Plusieurs images montrant des poissons flottant sur une eau verdâtre, ou gisant sur les berges de la rivière, ont été publiées sur les réseaux sociaux par des habitants de l’État de Nouvelle-Galles du Sud ces derniers jours.
Dans une vidéo, diffusée sur Facebook, deux hommes de la région de Menindee, Dick Arnold et Rob McBride, témoignent de l’ampleur du désastre en sortant de l’eau les carcasses de deux énormes morues de Murray, des poissons d’eau douce australiens. Depuis sa publication lundi 7 janvier, la vidéo comptabilise près de quatre millions de vues et a été partagée plus de 120 000 fois. En cause, les conditions météorologiques ? Pas du tout selon les deux hommes : "Cela n’a rien avoir avec la sécheresse", explique Rob McBride face à la caméra, "c’est un désastre provoqué par l’homme".
Notre Observateur Graeme McCrabb habite près de la rivière et à l’habitude de s’y rendre pour pêcher. Il a lui aussi publié des photos et vidéos de cette hécatombe et tente de sauver les derniers poissons vivants en les déplaçant vers des eaux plus profondes.
"C’était un carnage dans la rivière"
J'ai traversé le pont de la ville dimanche matin et j'ai vu beaucoup de carpes qui flottaient sur l’eau. Elles remontent parfois à la surface mais là, c’était inhabituel. J’ai arrêté ma voiture pour jeter un œil et j’ai vu des poissons morts à la surface. Je l’ai signalé aux responsables des pêcheries car ce n’est pas la première fois que nous voyons des poissons morts dans la rivière. Ils m’ont demandé de monter dans mon bateau et d’aller y voir de plus près.

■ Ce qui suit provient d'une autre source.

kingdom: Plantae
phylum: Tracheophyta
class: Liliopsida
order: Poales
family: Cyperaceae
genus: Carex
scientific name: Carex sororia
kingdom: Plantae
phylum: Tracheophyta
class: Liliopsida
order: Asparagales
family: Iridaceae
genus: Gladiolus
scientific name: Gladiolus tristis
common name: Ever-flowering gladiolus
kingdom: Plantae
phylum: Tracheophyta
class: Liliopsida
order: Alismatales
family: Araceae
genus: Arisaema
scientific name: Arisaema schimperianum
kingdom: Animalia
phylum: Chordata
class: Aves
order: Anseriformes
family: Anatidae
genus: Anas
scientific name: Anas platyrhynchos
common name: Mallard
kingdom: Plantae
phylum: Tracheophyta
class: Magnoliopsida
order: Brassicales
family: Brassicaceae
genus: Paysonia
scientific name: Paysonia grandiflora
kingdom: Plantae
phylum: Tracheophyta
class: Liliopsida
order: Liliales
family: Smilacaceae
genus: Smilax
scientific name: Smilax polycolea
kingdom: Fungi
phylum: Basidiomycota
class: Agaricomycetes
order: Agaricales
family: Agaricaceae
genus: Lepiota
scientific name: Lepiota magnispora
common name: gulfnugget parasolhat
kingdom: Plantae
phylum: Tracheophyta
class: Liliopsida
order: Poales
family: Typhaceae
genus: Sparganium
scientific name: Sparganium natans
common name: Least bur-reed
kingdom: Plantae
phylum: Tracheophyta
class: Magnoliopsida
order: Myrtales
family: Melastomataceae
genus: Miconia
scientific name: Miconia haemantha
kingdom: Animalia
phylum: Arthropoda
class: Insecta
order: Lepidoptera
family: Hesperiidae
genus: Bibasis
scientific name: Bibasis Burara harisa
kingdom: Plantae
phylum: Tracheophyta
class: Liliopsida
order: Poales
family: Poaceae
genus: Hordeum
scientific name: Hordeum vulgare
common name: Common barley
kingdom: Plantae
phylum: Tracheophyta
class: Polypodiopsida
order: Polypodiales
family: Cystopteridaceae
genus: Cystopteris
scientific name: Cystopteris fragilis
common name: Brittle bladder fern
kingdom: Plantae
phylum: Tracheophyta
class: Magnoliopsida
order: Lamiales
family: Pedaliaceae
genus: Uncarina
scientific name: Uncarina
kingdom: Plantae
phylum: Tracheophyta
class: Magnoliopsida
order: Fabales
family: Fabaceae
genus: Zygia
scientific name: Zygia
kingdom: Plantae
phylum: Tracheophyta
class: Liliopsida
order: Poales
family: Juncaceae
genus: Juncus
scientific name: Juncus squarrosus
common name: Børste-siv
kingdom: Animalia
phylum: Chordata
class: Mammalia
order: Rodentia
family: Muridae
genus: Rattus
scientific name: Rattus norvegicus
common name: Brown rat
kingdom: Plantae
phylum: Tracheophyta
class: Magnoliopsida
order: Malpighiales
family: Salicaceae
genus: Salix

Les poissons étaient morts le dimanche et ils ont commencé à flotter le lendemain. Le lundi, c’était un carnage dans la rivière. D’autres se sont mis à remonter à la surface le mardi. Ce doit être l’une des plus grandes catastrophes environnementales que nous ayons connue dans le bassin Murray-Darling.
Nous avons un réseau de lacs au milieu de la rivière Darling, et les autorités ont drainé l’eau des lacs. Nous aurions dû avoir des réserves d’eau pour cinq à six ans, mais elles ont été épuisées deux fois en quatre ans.
Capture d’écran d’une vidéo publiée sur Facebook par un habitant de Menindee.
“On draine l’eau et on attend qu’il pleuve… mais il n’a pas plu”
Les autorités drainent les lacs pour utiliser l’eau autre part, notamment pour l’irrigation ou pour encourager la reproduction des poissons à d’autres endroits de la rivière. Quelle ironie quand on voit aujourd’hui que le drainage de l’eau a eu pour conséquence de tuer un million de poissons. C’est ridicule.
Il faut que l’eau soit en mouvement pour y maintenir de l’oxygène, mais le fait d’avoir perdu de l’eau à cause de la sécheresse empêche cela et les bassins sont devenus stagnants. De plus, en pleine sécheresse, la lumière ainsi que la chaleur amènent à une prolifération des algues bleues-vertes dans l’eau. Lorsque ces algues meurent, elles éliminent aussi de l’oxygène.
C’est pour cela que les poissons meurent - parce qu’il n’y a plus d’oxygène dans l’eau. On draine l’eau et on attend qu’il pleuve… mais là il n’a pas plu. C’est aussi simple que cela.
Photo prise par notre Observateur. Cette morue de Murray morte mesure près d’un mètre de long.
Ici, c'est la cambrousse australienne. Les agriculteurs en amont et en aval dépendent de la rivière Darling pour l’élevage, l’irrigation et leur usage domestique. Mais pour moi, c’est parce qu’il fallait de l'eau ailleurs, là où il y a plus de monde et d’électeurs que les politiciens ont vidé la rivière.
La communauté locale est en colère. La morue de Murray est une espèce en voie de disparition et surtout, c’est un poisson australien emblématique. Tout pêcheur rêve d’attraper une morue de Murray. Certains de ces poissons ont 80 ans et sont plus âgés que les habitants de la ville ! Ça touche vraiment les habitants.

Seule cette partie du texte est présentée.